Di questa vicenda resterà l’immagine dell’orologio tolto sotto il tavolo non perché sia la più importante, ma perché fotografa spietatamente l’idea di Macron come uomo delle élites, arresta il tempo della sua presidenza alla difesa dell’establishment, fissa magari ingiustamente il fermo-immagine del privilegio, della distanza dal popolo, dell’incapacità sia di affrontare i problemi epocali, sia di chinarsi sul solco delle piccole vite.

Macron, il quale è tutt’altro che uno sprovveduto, ha subito provato a rilanciare sulla politica estera. Un anno fa tentava invano di ammansire Putin. Stavolta è andato da Xi Jinping. La sua rivendicazione della sovranità francese e dell’autonomia europea è stata letta a Washington come un mezzo tradimento in una fase drammatica della storia, con l’Ucraina aggredita dai russi e Taiwan in bilico. In realtà, Macron si muove in continuità con la politica della destra repubblicana del suo Paese. De Gaulle uscì dal comando integrato della Nato. Chirac — a differenza del laburista Blair — rifiutò di seguire Bush nella guerra in Iraq.

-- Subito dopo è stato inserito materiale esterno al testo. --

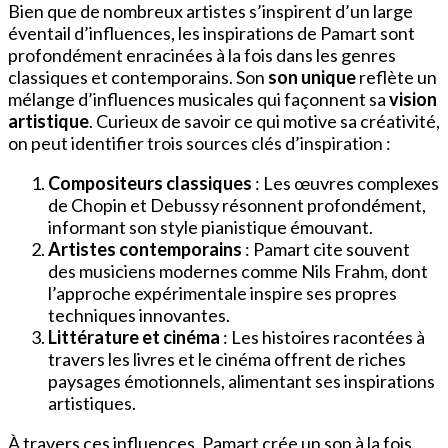
Bien que de nombreux artistes s’inspirent d’un large
éventail d’influences, les inspirations de Pamart sont
profondément enracinées à la fois dans les genres
classiques et contemporains. Son
son unique
reflète un
mélange d’influences musicales qui façonnent sa
vision
artistique
. Curieux de savoir ce qui motive sa créativité,
on peut identifier trois sources clés d’inspiration :
Compositeurs classiques
: Les œuvres complexes
de Chopin et Debussy résonnent profondément,
informant son style pianistique émouvant.
Artistes contemporains
: Pamart cite souvent
des musiciens modernes comme Nils Frahm, dont
l’approche expérimentale inspire ses propres
techniques innovantes.
Littérature et cinéma
: Les histoires racontées à
travers les livres et le cinéma offrent de riches
paysages émotionnels, alimentant ses inspirations
artistiques.
À travers ces influences, Pamart crée un son à la fois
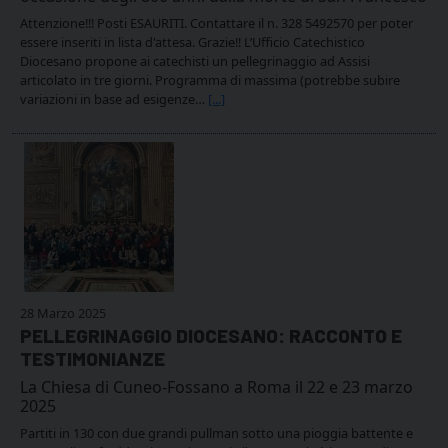
Attenzione!!! Posti ESAURITI. Contattare il n. 328 5492570 per poter
essere inseriti in lista d'attesa. Grazie!! L’Ufficio Catechistico
Diocesano propone ai catechisti un pellegrinaggio ad Assisi
articolato in tre giorni. Programma di massima (potrebbe subire
variazioni in base ad esigenze…
[...]
28 Marzo 2025
PELLEGRINAGGIO DIOCESANO: RACCONTO E
TESTIMONIANZE
La Chiesa di Cuneo-Fossano a Roma il 22 e 23 marzo
2025
Partiti in 130 con due grandi pullman sotto una pioggia battente e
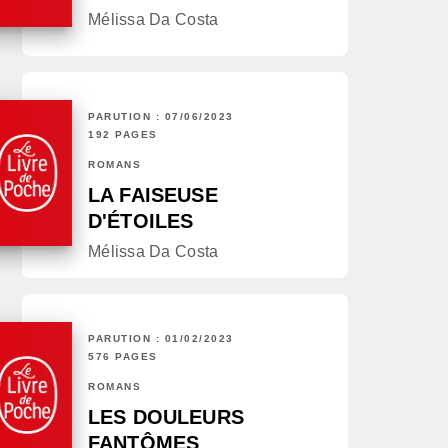
Mélissa Da Costa
PARUTION : 07/06/2023
192 PAGES
ROMANS
LA FAISEUSE
D'ÉTOILES
Mélissa Da Costa
PARUTION : 01/02/2023
576 PAGES
ROMANS
LES DOULEURS
FANTÔMES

Ma alla fine persino un gigante della storia come il Generale viene ricordato per qualche piccola cosa. Facezie, magari false o ricamate, tipo «impossibile governare un Paese che ha 246 tipi di formaggio» (i numeri cambiano, secondo un’altra versione De Gaulle si sarebbe chiesto come governare un Paese che ha più formaggi dei giorni del calendario); e poi, ovviamente, «vasto programma» a chi gli grida «morte ai coglioni!». A De Gaulle hanno pure sparato (e lui graziò i sicari ma fece giustiziare il mandante, dicendo che «la cattiva mira non è un attenuante»); ma nessuno l’avrebbe mai preso a schiaffi per strada, com’è accaduto a Macron. A noi piace ricordare il Generale che, alla vigilia del ballottaggio del 1965 con Mitterrand, ordina al ministro degli Interni, che gli aveva trovato la foto del rivale con il capo della polizia di Vichy: «Metta via quella roba». Quando si era spento il suo antico mentore Pétain, vincitore della Grande Guerra ma condannato alla fucilazione per collaborazionismo (e poi graziato proprio da lui), sul certificato di morte scrissero «sans profession», come fosse un cadavere anonimo raccolto per strada. De Gaulle disse: «Scrivete: “Philippe Pétain, maréchal de France”». E nessuno si è mai chiesto quale orologio portasse mentre lo diceva, e quanto valesse.